The uid*.ms measurement sets
These MS files contain all original spectral windows and both the calibrated and uncalibrated data. The calibrated data can be found in the MS table column 'CORRECTED_DATA'
.
Splitting out the science spectral windows and target source#
The following may or may not have been done already by scriptForPI.py
(you may need to set the DOSPLIT
variable to DOSPLIT=True
). Refer to Section 5.5: Splitting out the calibrated data at the end of running the scriptForPI.py.
Split out the science spectral windows. Here again we start with the short-baseline SB.
# In a CASA terminal and in the right directory: member.uid___A001_X15a2_Xb6d/calibrated/
import glob
vislist = glob.glob('*[!_t].ms') # should be ['uid___A002_Xf7ad58_Xd406.ms', 'uid___A002_Xf8f6a9_X15c79.ms']
for myvis in vislist:
msmd.open(myvis)
targetspws = msmd.spwsforintent('OBSERVE_TARGET*')
sciencespws = []
for myspw in targetspws:
if msmd.nchan(myspw)>4:
sciencespws.append(myspw)
sciencespws = ','.join(map(str,sciencespws))
msmd.close()
split(vis=myvis,outputvis=myvis+'.split.cal',spw=sciencespws)

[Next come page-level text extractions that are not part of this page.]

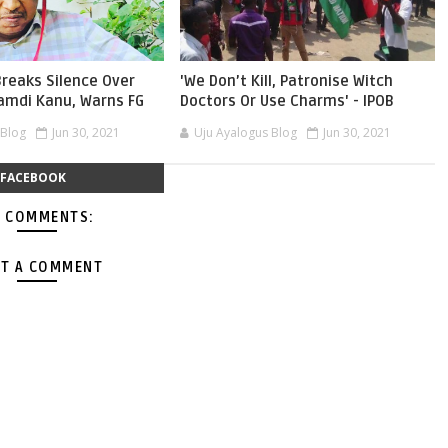
reaks Silence Over
'We Don’t Kill, Patronise Witch
namdi Kanu, Warns FG
Doctors Or Use Charms' - IPOB
 Blog
Jun 30, 2021
Uju Ayalogus Blog
Jun 30, 2021
FACEBOOK
 COMMENTS:
T A COMMENT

This creates the uid*.ms.split.cal
measurement sets.
The uid*.ms.split.cal measurement sets
These MS files contain contain the science target AND the calibrators, but only the science spectral windows.
Save the original flags.
# In a CASA terminal, in e.g., member.uid___A001_X15a2_Xb6d/calibrated/
import glob
vislist=glob.glob('*.ms.split.cal')
for vis in vislist:
flagmanager(vis=vis,
mode='save',
versionname='original_flags')
Split off the science target, and save those flags too.
# In a CASA terminal, in e.g., member.uid___A001_X15a2_Xb6d/calibrated/
for vis in vislist:
outputvis = vis+'.source'
split(vis=vis,
intent='*TARGET*', # split off the target sources by intent
outputvis=outputvis,
datacolumn='data')
os.system('rm -rf ' + outputvis + '.flagversions')
flagmanager(vis=outputvis,
mode='save',
versionname='original_flags')
This creates the uid*.ms.split.cal.source
measurement sets.
The uid*.ms.split.cal.source measurement sets
These MS files contain contain only the science target, and only the science spectral windows. The calibrated data should be in the MS table column 'DATA'
.
For the TM2, or short-baselines, scheduling block where we have 2 execution blocks, the contents of the calibrated
folder should now look like this:
products -> ../calibration
rawdata
uid___A002_Xf7ad58_Xd406.ms -> working/uid___A002_Xf7ad58_Xd406.ms
uid___A002_Xf7ad58_Xd406.ms.flagversions -> working/uid___A002_Xf7ad58_Xd406.ms.flagversions
uid___A002_Xf7ad58_Xd406.ms.split.cal.flagversions
uid___A002_Xf7ad58_Xd406.ms.split.cal.source
uid___A002_Xf7ad58_Xd406.ms.split.cal.source.flagversions
uid___A002_Xf8f6a9_X15c79.ms -> working/uid___A002_Xf8f6a9_X15c79.ms
uid___A002_Xf8f6a9_X15c79.ms.flagversions -> working/uid___A002_Xf8f6a9_X15c79.ms.flagversions
uid___A002_Xf8f6a9_X15c79.ms.split.cal.flagversions
uid___A002_Xf8f6a9_X15c79.ms.split.cal.source
uid___A002_Xf8f6a9_X15c79.ms.split.cal.source.flagversions
working
Repeat steps 1-3 for the long-baselines scheduling block,
member.uid___A001_X15a2_Xb6b
.
In summary, we start step 1 with 8 separate measurement sets (i.e., 8 of uid*.ms.split.cal.source
) which contain only the science spectral windows for only the science target.